### Work task:
An exact reproduction of all the entries is what the answer must contain.

### Listed entries:
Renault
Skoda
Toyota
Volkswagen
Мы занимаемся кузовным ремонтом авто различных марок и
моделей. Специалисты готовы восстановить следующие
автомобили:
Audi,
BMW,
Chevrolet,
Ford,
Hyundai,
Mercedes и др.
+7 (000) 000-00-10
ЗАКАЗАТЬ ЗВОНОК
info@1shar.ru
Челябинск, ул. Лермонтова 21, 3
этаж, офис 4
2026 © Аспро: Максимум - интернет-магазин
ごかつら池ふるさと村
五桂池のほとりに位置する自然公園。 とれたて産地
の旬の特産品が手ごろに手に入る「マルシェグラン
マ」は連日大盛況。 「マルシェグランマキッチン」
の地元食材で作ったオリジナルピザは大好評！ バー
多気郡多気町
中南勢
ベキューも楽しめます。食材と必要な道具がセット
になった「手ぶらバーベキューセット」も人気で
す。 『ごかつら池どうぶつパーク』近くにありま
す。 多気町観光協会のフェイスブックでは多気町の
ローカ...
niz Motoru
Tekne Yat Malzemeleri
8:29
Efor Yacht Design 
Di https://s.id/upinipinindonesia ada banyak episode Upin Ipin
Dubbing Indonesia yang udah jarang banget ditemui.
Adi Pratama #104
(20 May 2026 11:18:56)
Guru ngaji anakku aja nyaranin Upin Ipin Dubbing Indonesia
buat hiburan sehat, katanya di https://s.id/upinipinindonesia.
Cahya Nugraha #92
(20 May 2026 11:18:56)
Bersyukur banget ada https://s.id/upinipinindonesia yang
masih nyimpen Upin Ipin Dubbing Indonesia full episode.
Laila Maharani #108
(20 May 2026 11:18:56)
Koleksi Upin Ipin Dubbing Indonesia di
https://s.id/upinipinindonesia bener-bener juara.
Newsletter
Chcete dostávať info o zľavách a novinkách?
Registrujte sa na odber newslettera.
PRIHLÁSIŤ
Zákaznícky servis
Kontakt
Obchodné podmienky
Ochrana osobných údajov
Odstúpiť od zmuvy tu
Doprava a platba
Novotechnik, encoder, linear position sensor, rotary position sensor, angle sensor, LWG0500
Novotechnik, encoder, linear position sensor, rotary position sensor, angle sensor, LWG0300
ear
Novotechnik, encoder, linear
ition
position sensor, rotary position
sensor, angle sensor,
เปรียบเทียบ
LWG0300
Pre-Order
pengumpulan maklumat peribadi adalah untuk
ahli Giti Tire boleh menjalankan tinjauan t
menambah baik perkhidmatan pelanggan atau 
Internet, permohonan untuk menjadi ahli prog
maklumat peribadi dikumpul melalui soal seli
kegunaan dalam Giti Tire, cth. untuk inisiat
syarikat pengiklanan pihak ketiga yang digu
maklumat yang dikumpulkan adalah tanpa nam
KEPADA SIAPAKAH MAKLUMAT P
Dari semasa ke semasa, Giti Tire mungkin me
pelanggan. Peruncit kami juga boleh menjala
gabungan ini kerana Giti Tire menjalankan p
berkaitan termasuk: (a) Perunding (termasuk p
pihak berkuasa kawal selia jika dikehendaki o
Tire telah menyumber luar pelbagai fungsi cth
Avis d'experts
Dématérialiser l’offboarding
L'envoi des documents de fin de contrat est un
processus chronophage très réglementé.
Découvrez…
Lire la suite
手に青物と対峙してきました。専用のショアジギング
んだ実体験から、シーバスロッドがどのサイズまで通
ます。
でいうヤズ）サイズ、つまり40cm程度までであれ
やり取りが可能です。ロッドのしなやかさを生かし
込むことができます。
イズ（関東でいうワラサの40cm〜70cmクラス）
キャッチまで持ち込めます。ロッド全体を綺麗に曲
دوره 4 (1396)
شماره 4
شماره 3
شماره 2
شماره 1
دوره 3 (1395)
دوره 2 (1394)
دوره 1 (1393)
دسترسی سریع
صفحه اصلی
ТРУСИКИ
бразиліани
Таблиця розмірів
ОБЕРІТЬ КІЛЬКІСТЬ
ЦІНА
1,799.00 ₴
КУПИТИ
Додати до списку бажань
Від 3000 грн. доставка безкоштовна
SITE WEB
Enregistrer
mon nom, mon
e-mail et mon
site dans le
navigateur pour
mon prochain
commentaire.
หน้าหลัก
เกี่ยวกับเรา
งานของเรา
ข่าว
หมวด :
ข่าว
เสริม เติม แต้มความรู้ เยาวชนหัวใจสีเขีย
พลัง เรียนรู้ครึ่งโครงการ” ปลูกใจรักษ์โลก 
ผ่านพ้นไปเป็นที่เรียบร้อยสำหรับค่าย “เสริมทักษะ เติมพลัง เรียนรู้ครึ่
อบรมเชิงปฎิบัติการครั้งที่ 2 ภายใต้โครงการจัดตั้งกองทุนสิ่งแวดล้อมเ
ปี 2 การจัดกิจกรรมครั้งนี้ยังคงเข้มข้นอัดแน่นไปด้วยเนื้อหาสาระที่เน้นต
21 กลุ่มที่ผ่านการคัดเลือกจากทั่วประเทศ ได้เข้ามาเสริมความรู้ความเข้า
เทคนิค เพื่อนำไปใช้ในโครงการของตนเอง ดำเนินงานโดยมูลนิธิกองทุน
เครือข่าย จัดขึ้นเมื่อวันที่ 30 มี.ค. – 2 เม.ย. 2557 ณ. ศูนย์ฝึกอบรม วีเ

### Result of the exercise:
Renault
Skoda
Toyota
Volkswagen
Мы занимаемся кузовным ремонтом авто различных марок и
моделей. Специалисты готовы восстановить следующие
автомобили:
Audi,
BMW,
Chevrolet,
Ford,
Hyundai,
Mercedes и др.
+7 (000) 000-00-10
ЗАКАЗАТЬ ЗВОНОК
info@1shar.ru
Челябинск, ул. Лермонтова 21, 3
этаж, офис 4
2026 © Аспро: Максимум - интернет-магазин
ごかつら池ふるさと村
五桂池のほとりに位置する自然公園。 とれたて産地
の旬の特産品が手ごろに手に入る「マルシェグラン
マ」は連日大盛況。 「マルシェグランマキッチン」
の地元食材で作ったオリジナルピザは大好評！ バー
多気郡多気町
中南勢
ベキューも楽しめます。食材と必要な道具がセット
になった「手ぶらバーベキューセット」も人気で
す。 『ごかつら池どうぶつパーク』近くにありま
す。 多気町観光協会のフェイスブックでは多気町の
ローカ...
niz Motoru
Tekne Yat Malzemeleri
8:29
Efor Yacht Design 
Di https://s.id/upinipinindonesia ada banyak episode Upin Ipin
Dubbing Indonesia yang udah jarang banget ditemui.
Adi Pratama #104
(20 May 2026 11:18:56)
Guru ngaji anakku aja nyaranin Upin Ipin Dubbing Indonesia
buat hiburan sehat, katanya di https://s.id/upinipinindonesia.
Cahya Nugraha #92
(20 May 2026 11:18:56)
Bersyukur banget ada https://s.id/upinipinindonesia yang
masih nyimpen Upin Ipin Dubbing Indonesia full episode.
Laila Maharani #108
(20 May 2026 11:18:56)
Koleksi Upin Ipin Dubbing Indonesia di
https://s.id/upinipinindonesia bener-bener juara.
Newsletter
Chcete dostávať info o zľavách a novinkách?
Registrujte sa na odber newslettera.
PRIHLÁSIŤ
Zákaznícky servis
Kontakt
Obchodné podmienky
Ochrana osobných údajov
Odstúpiť od zmuvy tu
Doprava a platba
Novotechnik, encoder, linear position sensor, rotary position sensor, angle sensor, LWG0500
Novotechnik, encoder, linear position sensor, rotary position sensor, angle sensor, LWG0300
ear
Novotechnik, encoder, linear
ition
position sensor, rotary position
sensor, angle sensor,
เปรียบเทียบ
LWG0300
Pre-Order
pengumpulan maklumat peribadi adalah untuk
ahli Giti Tire boleh menjalankan tinjauan t
menambah baik perkhidmatan pelanggan atau 
Internet, permohonan untuk menjadi ahli prog
maklumat peribadi dikumpul melalui soal seli
kegunaan dalam Giti Tire, cth. untuk inisiat
syarikat pengiklanan pihak ketiga yang digu
maklumat yang dikumpulkan adalah tanpa nam
KEPADA SIAPAKAH MAKLUMAT P
Dari semasa ke semasa, Giti Tire mungkin me
pelanggan. Peruncit kami juga boleh menjala
gabungan ini kerana Giti Tire menjalankan p
berkaitan termasuk: (a) Perunding (termasuk p
pihak berkuasa kawal selia jika dikehendaki o
Tire telah menyumber luar pelbagai fungsi cth
Avis d'experts
Dématérialiser l’offboarding
L'envoi des documents de fin de contrat est un
processus chronophage très réglementé.
Découvrez…
Lire la suite
手に青物と対峙してきました。専用のショアジギング
んだ実体験から、シーバスロッドがどのサイズまで通
ます。
でいうヤズ）サイズ、つまり40cm程度までであれ
やり取りが可能です。ロッドのしなやかさを生かし
込むことができます。
イズ（関東でいうワラサの40cm〜70cmクラス）
キャッチまで持ち込めます。ロッド全体を綺麗に曲
دوره 4 (1396)
شماره 4
شماره 3
شماره 2
شماره 1
دوره 3 (1395)
دوره 2 (1394)
دوره 1 (1393)
دسترسی سریع
صفحه اصلی
ТРУСИКИ
бразиліани
Таблиця розмірів
ОБЕРІТЬ КІЛЬКІСТЬ
ЦІНА
1,799.00 ₴
КУПИТИ
Додати до списку бажань
Від 3000 грн. доставка безкоштовна
SITE WEB
Enregistrer
mon nom, mon
e-mail et mon
site dans le
navigateur pour
mon prochain
commentaire.
หน้าหลัก
เกี่ยวกับเรา
งานของเรา
ข่าว
หมวด :
ข่าว
เสริม เติม แต้มความรู้ เยาวชนหัวใจสีเขีย
พลัง เรียนรู้ครึ่งโครงการ” ปลูกใจรักษ์โลก 
ผ่านพ้นไปเป็นที่เรียบร้อยสำหรับค่าย “เสริมทักษะ เติมพลัง เรียนรู้ครึ่
อบรมเชิงปฎิบัติการครั้งที่ 2 ภายใต้โครงการจัดตั้งกองทุนสิ่งแวดล้อมเ
ปี 2 การจัดกิจกรรมครั้งนี้ยังคงเข้มข้นอัดแน่นไปด้วยเนื้อหาสาระที่เน้นต
21 กลุ่มที่ผ่านการคัดเลือกจากทั่วประเทศ ได้เข้ามาเสริมความรู้ความเข้า
เทคนิค เพื่อนำไปใช้ในโครงการของตนเอง ดำเนินงานโดยมูลนิธิกองทุน
เครือข่าย จัดขึ้นเมื่อวันที่ 30 มี.ค. – 2 เม.ย. 2557 ณ. ศูนย์ฝึกอบรม วีเ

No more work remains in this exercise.